Can Your Council Be Trusted With Your High Street?

It's enough to make you gag on your value mince pies. Barely a week after Mary 'Queen of Shops' Portas to save the high street, we learned that there are enough supermarkets in the planning pipeline to swallow every Tesco store in the country.

It's enough to make you gag on your value mince pies. Barely a week after Mary 'Queen of Shops' Portas presented her menu of recommendations to save the high street, we learned that there are enough supermarkets in the planning pipeline to swallow every Tesco store in the country.

Analysis by property experts CBRE shows that if all the plans for new supermarkets currently in the pipeline are approved, the amount of supermarket trading space in the UK would rise by 50%. If that happens, we can wave goodbye to local resilience: we will be chronically dependent on a super-size food supply system dominated by four major corporations.

Of course not every plan will be approved, and supermarkets prepare more applications than they need. But they have deep pockets and can afford to play Monopoly for real. The standard strategy is to put in a planning application and, if it is unsuccessful, make minor tweaks and keep resubmitting or appealing against the council's decision until they succeed. Councils tend not to have the staff or resources to engage in this kind of trench warfare.

What's more, supermarkets can offer the golden carrot of jobs. The bigger the store, the bigger the headline figure of jobs created - and what local authority would resist a promise to offer some of those jobs to long-term unemployed people?

Thus the myth of retail-led regeneration is woven and sold to planners and councillors. But at a time of falling household income, the money spent to support these new supermarket jobs is money that is not being spent elsewhere. Nobody measures this displacement, though - the spin is that the jobs and spending are all new.

CBRE, as a savvy organisation that knows which side its toast is buttered, presents this boom as not only the 'only game left in town', but as great news for town centres:

'Aside from their local job-generating potential, an important attribute of grocers which is increasingly coming to the fore is their potent High Street anchoring characteristics.'

The key study people cite in this respect is one from Southampton University, thrillingly titled 'Revisiting the impact of large foodstores on market towns and district centres'. Researched between 2007 and 2009, it suggests that people who visit edge-of-town supermarkets are also likely to visit shops in the town centre. It was commissioned by Tesco.

This idea of the supermarket as an anchor to the high street only holds good if what is on offer at the supermarket is substantially different from the rest of the town centre. As supermarkets increasingly diversify into everything from clothes to TVs, it might be truer to say stores only act as an 'anchor' for the few activities that don't interest them or where there is no serious money to be made.

So who will present an alternative vision of a high street? It's a role that should fall to the local council as the authority responsible for local economic, social and environmental wellbeing, acting as a voice for the whole community.

Yet too often social and environmental considerations are jettisoned in the scramble for anything perceived as creating jobs.

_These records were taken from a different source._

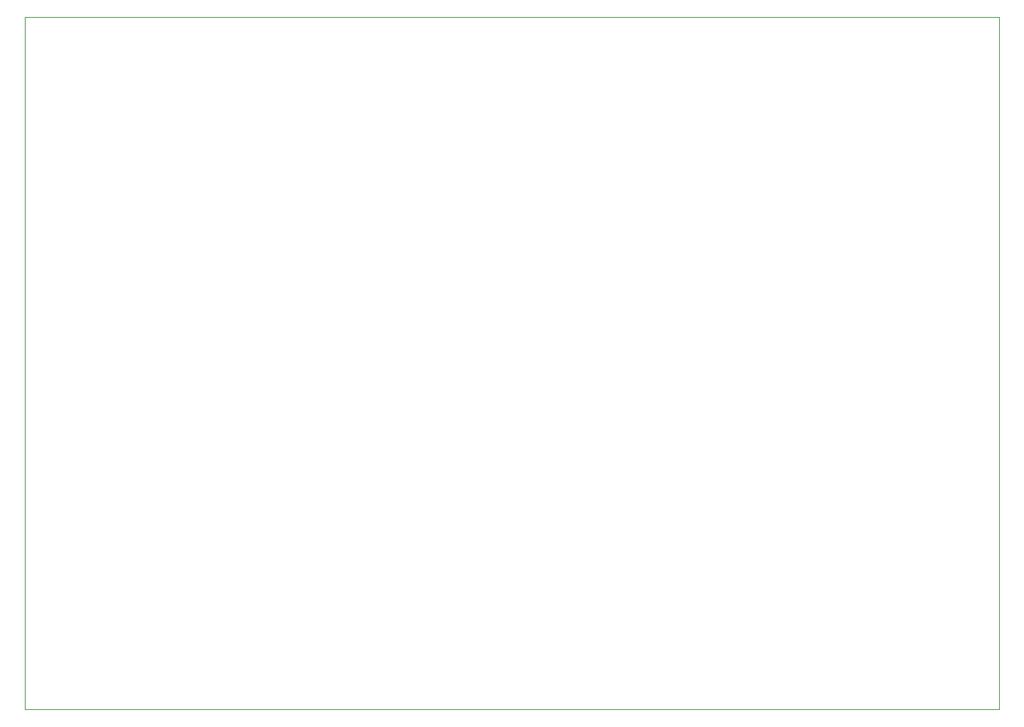
<source format=gbr>
%TF.GenerationSoftware,KiCad,Pcbnew,(5.1.6)-1*%
%TF.CreationDate,2022-02-03T11:07:05+01:00*%
%TF.ProjectId,Omniplex,4f6d6e69-706c-4657-982e-6b696361645f,rev?*%
%TF.SameCoordinates,Original*%
%TF.FileFunction,Profile,NP*%
%FSLAX46Y46*%
G04 Gerber Fmt 4.6, Leading zero omitted, Abs format (unit mm)*
G04 Created by KiCad (PCBNEW (5.1.6)-1) date 2022-02-03 11:07:05*
%MOMM*%
%LPD*%
G01*
G04 APERTURE LIST*
%TA.AperFunction,Profile*%
%ADD10C,0.050000*%
%TD*%
G04 APERTURE END LIST*
D10*
X141605000Y-57785000D02*
X57150000Y-57785000D01*
X173355000Y-57785000D02*
X141605000Y-57785000D01*
X173355000Y-106680000D02*
X173355000Y-57785000D01*
X173355000Y-106680000D02*
X173355000Y-140335000D01*
X129540000Y-140335000D02*
X173355000Y-140335000D01*
X57150000Y-140335000D02*
X129540000Y-140335000D01*
X57150000Y-139065000D02*
X57150000Y-140335000D01*
X57150000Y-72390000D02*
X57150000Y-139065000D01*
X57150000Y-57785000D02*
X57150000Y-72390000D01*
M02*

</source>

Councillors are frequently advised that they don't have grounds to refuse planning applications, and they begin on the back foot because their role is often to react rather than to make things happen.

This is where the idea of 'town teams' in the Portas Review could come into its own. By bringing local people, businesses, community organisations, councillors and council officers together to create a shared vision for the high street, it should be easier to resist predatory planning applications. Planning inspectors should have to show overwhelming reasons for overturning a town team's recommendation.

Neighbourhood plans for town centres should specify that new developments should add to the diversity of activities and demonstrate how they will keep money circulating within the local economy. They should show how they will build social, economic and environmental wellbeing by sourcing goods and services from local suppliers and creating opportunities for independent businesses and community activity.

Some supermarkets may be able to do that, building a symbiotic relationship with independent traders and the local community. Where they can, they should be encouraged. But given that we already have an oligopoly where four major chains sell more than three quarters of Britain's groceries, our councils should ask some very hard questions before feeding this cuckoo in the nest.